Donald Trump had a relatively poor performance in Wednesday night’s CNN debate. But one of his stronger moments — at least from the point of view of his supporters — came when the topic of immigration arose.
“We’re going to have a country again,” he said in defending his ambitious (and probably unfeasible) plan to build a wall along the entire Mexican border and deport 11 million illegal immigrants. Each time Trump, who is number one in the Washington Examiner’s presidential power rankings, describes how hordes of foreigners are overrunning and destroying the country, he speaks to what many perceive as a major and underappreciated threat facing America.
But in reality, the problem over which Trump obsesses now ran its course long ago. Mass immigration was last decade’s big problem in the U.S., not today’s. It’s not just that immigration levels are lower today than they were in previous periods of greater peace and economic growth, such as the turn of the Twentieth Century. It’s also that mass illegal immigration just isn’t happening anymore, the recent influx of child migrants notwithstanding.

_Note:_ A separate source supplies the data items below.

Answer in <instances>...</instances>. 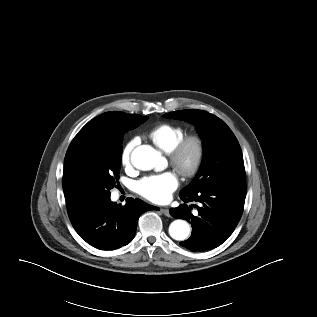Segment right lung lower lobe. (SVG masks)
<instances>
[{
    "instance_id": "1",
    "label": "right lung lower lobe",
    "mask_w": 317,
    "mask_h": 317,
    "mask_svg": "<svg viewBox=\"0 0 317 317\" xmlns=\"http://www.w3.org/2000/svg\"><path fill=\"white\" fill-rule=\"evenodd\" d=\"M69 219L80 237L101 250L127 245L135 236L141 214L157 209L140 199L128 198L124 206L110 197L81 206L66 200Z\"/></svg>"
}]
</instances>
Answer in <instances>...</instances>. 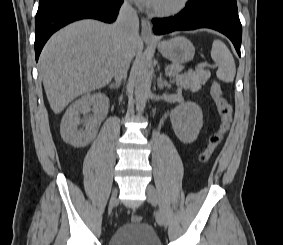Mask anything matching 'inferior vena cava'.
Instances as JSON below:
<instances>
[{"mask_svg": "<svg viewBox=\"0 0 283 245\" xmlns=\"http://www.w3.org/2000/svg\"><path fill=\"white\" fill-rule=\"evenodd\" d=\"M139 19L132 6L125 2L119 11L114 28L121 41V50L115 66L114 77L116 83L121 82L126 77L130 63L131 53L129 51L130 43L138 32Z\"/></svg>", "mask_w": 283, "mask_h": 245, "instance_id": "602c4592", "label": "inferior vena cava"}]
</instances>
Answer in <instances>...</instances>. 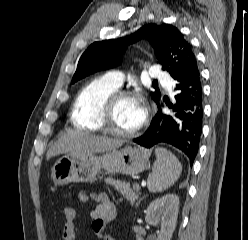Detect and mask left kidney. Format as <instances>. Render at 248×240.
Returning a JSON list of instances; mask_svg holds the SVG:
<instances>
[{
    "label": "left kidney",
    "mask_w": 248,
    "mask_h": 240,
    "mask_svg": "<svg viewBox=\"0 0 248 240\" xmlns=\"http://www.w3.org/2000/svg\"><path fill=\"white\" fill-rule=\"evenodd\" d=\"M179 210V197L168 194L150 203L145 221L150 225L161 223L157 240H171L176 227Z\"/></svg>",
    "instance_id": "obj_1"
}]
</instances>
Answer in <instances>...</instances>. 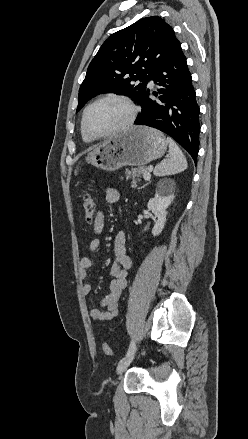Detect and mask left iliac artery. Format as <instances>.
<instances>
[{"label": "left iliac artery", "mask_w": 248, "mask_h": 439, "mask_svg": "<svg viewBox=\"0 0 248 439\" xmlns=\"http://www.w3.org/2000/svg\"><path fill=\"white\" fill-rule=\"evenodd\" d=\"M135 349H136V345H135L134 341H132V342L130 343L129 348H128L127 355L133 353V352L135 351Z\"/></svg>", "instance_id": "44dca946"}]
</instances>
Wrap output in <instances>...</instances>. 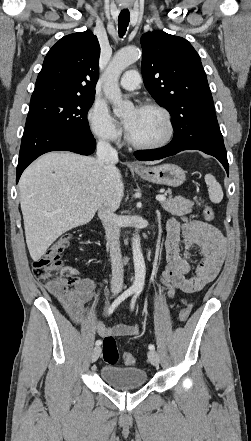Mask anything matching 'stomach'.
<instances>
[{"mask_svg":"<svg viewBox=\"0 0 251 441\" xmlns=\"http://www.w3.org/2000/svg\"><path fill=\"white\" fill-rule=\"evenodd\" d=\"M135 172L146 181L171 187H178L186 180L185 171L175 164L143 167Z\"/></svg>","mask_w":251,"mask_h":441,"instance_id":"1","label":"stomach"}]
</instances>
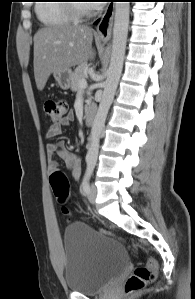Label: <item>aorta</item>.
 <instances>
[{
	"mask_svg": "<svg viewBox=\"0 0 195 299\" xmlns=\"http://www.w3.org/2000/svg\"><path fill=\"white\" fill-rule=\"evenodd\" d=\"M129 13V2H116L112 54L110 65L107 71V79L105 81L102 99L91 128L90 146L86 155L87 162H96L97 160L100 135L104 128L106 117L113 102L122 73L129 27Z\"/></svg>",
	"mask_w": 195,
	"mask_h": 299,
	"instance_id": "1",
	"label": "aorta"
}]
</instances>
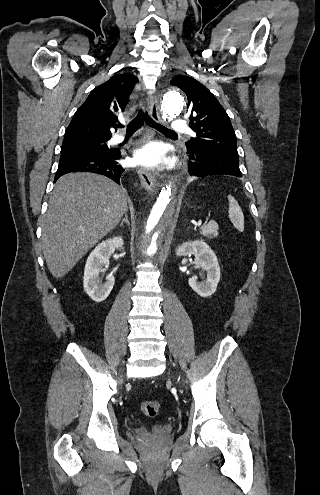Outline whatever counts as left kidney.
Masks as SVG:
<instances>
[{
  "label": "left kidney",
  "instance_id": "left-kidney-1",
  "mask_svg": "<svg viewBox=\"0 0 320 495\" xmlns=\"http://www.w3.org/2000/svg\"><path fill=\"white\" fill-rule=\"evenodd\" d=\"M195 256V264L206 271L207 277L198 282L196 277L188 280L190 287L201 297L211 296L220 280V266L213 250L202 240L185 242L176 249L177 256Z\"/></svg>",
  "mask_w": 320,
  "mask_h": 495
}]
</instances>
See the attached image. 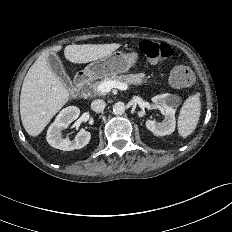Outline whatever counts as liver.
<instances>
[{"instance_id":"1","label":"liver","mask_w":232,"mask_h":232,"mask_svg":"<svg viewBox=\"0 0 232 232\" xmlns=\"http://www.w3.org/2000/svg\"><path fill=\"white\" fill-rule=\"evenodd\" d=\"M121 44L68 45L64 55L72 63H88L104 58ZM61 45L51 48L59 52ZM49 51L43 52L27 72L20 95V115L30 136H38L51 118L68 102L69 92L47 63Z\"/></svg>"}]
</instances>
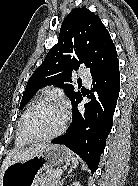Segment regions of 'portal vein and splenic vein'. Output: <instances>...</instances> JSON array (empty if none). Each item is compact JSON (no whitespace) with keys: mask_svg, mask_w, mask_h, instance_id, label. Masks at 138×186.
<instances>
[{"mask_svg":"<svg viewBox=\"0 0 138 186\" xmlns=\"http://www.w3.org/2000/svg\"><path fill=\"white\" fill-rule=\"evenodd\" d=\"M62 174H63V171H62V170H57V171L54 173V176H55V177H60Z\"/></svg>","mask_w":138,"mask_h":186,"instance_id":"18ae733b","label":"portal vein and splenic vein"}]
</instances>
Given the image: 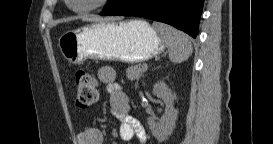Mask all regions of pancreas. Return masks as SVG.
<instances>
[{"instance_id":"cf45deb5","label":"pancreas","mask_w":273,"mask_h":144,"mask_svg":"<svg viewBox=\"0 0 273 144\" xmlns=\"http://www.w3.org/2000/svg\"><path fill=\"white\" fill-rule=\"evenodd\" d=\"M145 68L140 65H132L126 69L127 78L131 81L138 80L142 73L145 72Z\"/></svg>"}]
</instances>
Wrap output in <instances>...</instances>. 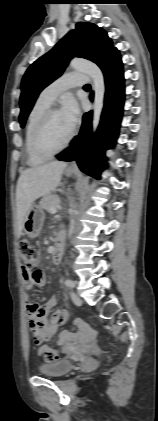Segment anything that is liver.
I'll return each instance as SVG.
<instances>
[{"instance_id": "liver-1", "label": "liver", "mask_w": 158, "mask_h": 421, "mask_svg": "<svg viewBox=\"0 0 158 421\" xmlns=\"http://www.w3.org/2000/svg\"><path fill=\"white\" fill-rule=\"evenodd\" d=\"M66 162H51L24 170L17 182V231L23 230L25 216L35 200L55 191L60 183Z\"/></svg>"}]
</instances>
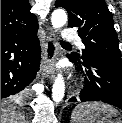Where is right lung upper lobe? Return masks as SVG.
I'll return each instance as SVG.
<instances>
[{
  "label": "right lung upper lobe",
  "mask_w": 122,
  "mask_h": 123,
  "mask_svg": "<svg viewBox=\"0 0 122 123\" xmlns=\"http://www.w3.org/2000/svg\"><path fill=\"white\" fill-rule=\"evenodd\" d=\"M28 0H1V35H28L38 30Z\"/></svg>",
  "instance_id": "cb5924a9"
}]
</instances>
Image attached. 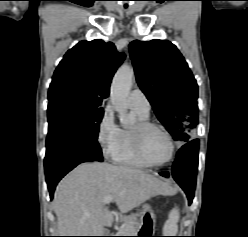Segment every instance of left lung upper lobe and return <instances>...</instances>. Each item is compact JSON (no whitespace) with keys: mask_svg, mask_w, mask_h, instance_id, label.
Masks as SVG:
<instances>
[{"mask_svg":"<svg viewBox=\"0 0 248 237\" xmlns=\"http://www.w3.org/2000/svg\"><path fill=\"white\" fill-rule=\"evenodd\" d=\"M136 79L156 116L177 141L187 142L198 124V85L170 41L130 43Z\"/></svg>","mask_w":248,"mask_h":237,"instance_id":"left-lung-upper-lobe-1","label":"left lung upper lobe"}]
</instances>
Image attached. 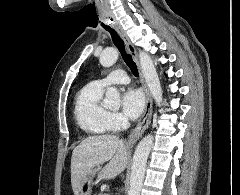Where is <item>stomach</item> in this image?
<instances>
[{
	"label": "stomach",
	"mask_w": 240,
	"mask_h": 195,
	"mask_svg": "<svg viewBox=\"0 0 240 195\" xmlns=\"http://www.w3.org/2000/svg\"><path fill=\"white\" fill-rule=\"evenodd\" d=\"M100 171H102L100 165H98V167H94L92 173H90V175H88L86 181H84L83 185H82V189L81 191H79V195H92V191H93V177H95V175H97V173H100Z\"/></svg>",
	"instance_id": "stomach-1"
}]
</instances>
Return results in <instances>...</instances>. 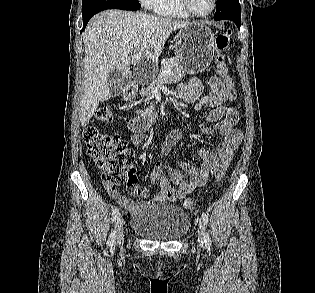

As the Pew Research Center has illustrated with data, illegal immigrants are also leaving the U.S. since 2007 faster than have been coming in. And there are fewer illegal Mexican immigrants in the United States today than there were in 2005.
Why? A major reason is that Mexico, the largest source of illegal immigrants to the U.S., became a better place to live. It shed its socialistic one-party political system in the late 1990s and adopted the very sort of free-trade policies that Trump now criticizes. Mexico signed free trade agreements with 44 different countries. Its exports increased six-fold. The share of Mexicans surviving on less than two dollars per day plunged from 20 percent in 1996 to just 4 percent in 2012.
Thus, the economic desperation that causes mass migration from Mexico has declined. Meanwhile, Mexico’s new crackdown on Central American immigrant traffic will likely lower the rate of illegal immigration to the U.S. even further.
This is not to say that immigration enforcement is a non-issue. For example, President Obama’s unilateral attempt to confer legal status on millions of illegal residents is a brazen, lawless challenge to America’s constitutional order.
Moreover, the idea of politically correct municipal governments protecting convicted criminals from deportation is something no reasonable person should accept. This is why the much-maligned establishment GOP leaders in Congress are set to pass a law against sanctuary city policies (it has already passed the House).
Yet even on that very legitimate issue of safety, the available evidence suggests a criminal immigrant problem that is much smaller than Trump’s rhetoric.
Take his own question, designed to cater to feminist hysteria: “Who is doing the raping?” In Texas, whose government tracks immigrant crime, legal and illegal immigrants together comprise about 16.5 percent of the population and (averaged over a four-year period) about 19 percent of those charged with rape and the other crimes that fall under the state’s definition of “sexual assault” in any given year.
Part of taking the immigration issue seriously involves talking about it. Trump has done that. But another part involves talking about it truthfully and offering realistic solutions. There, he continues to fail.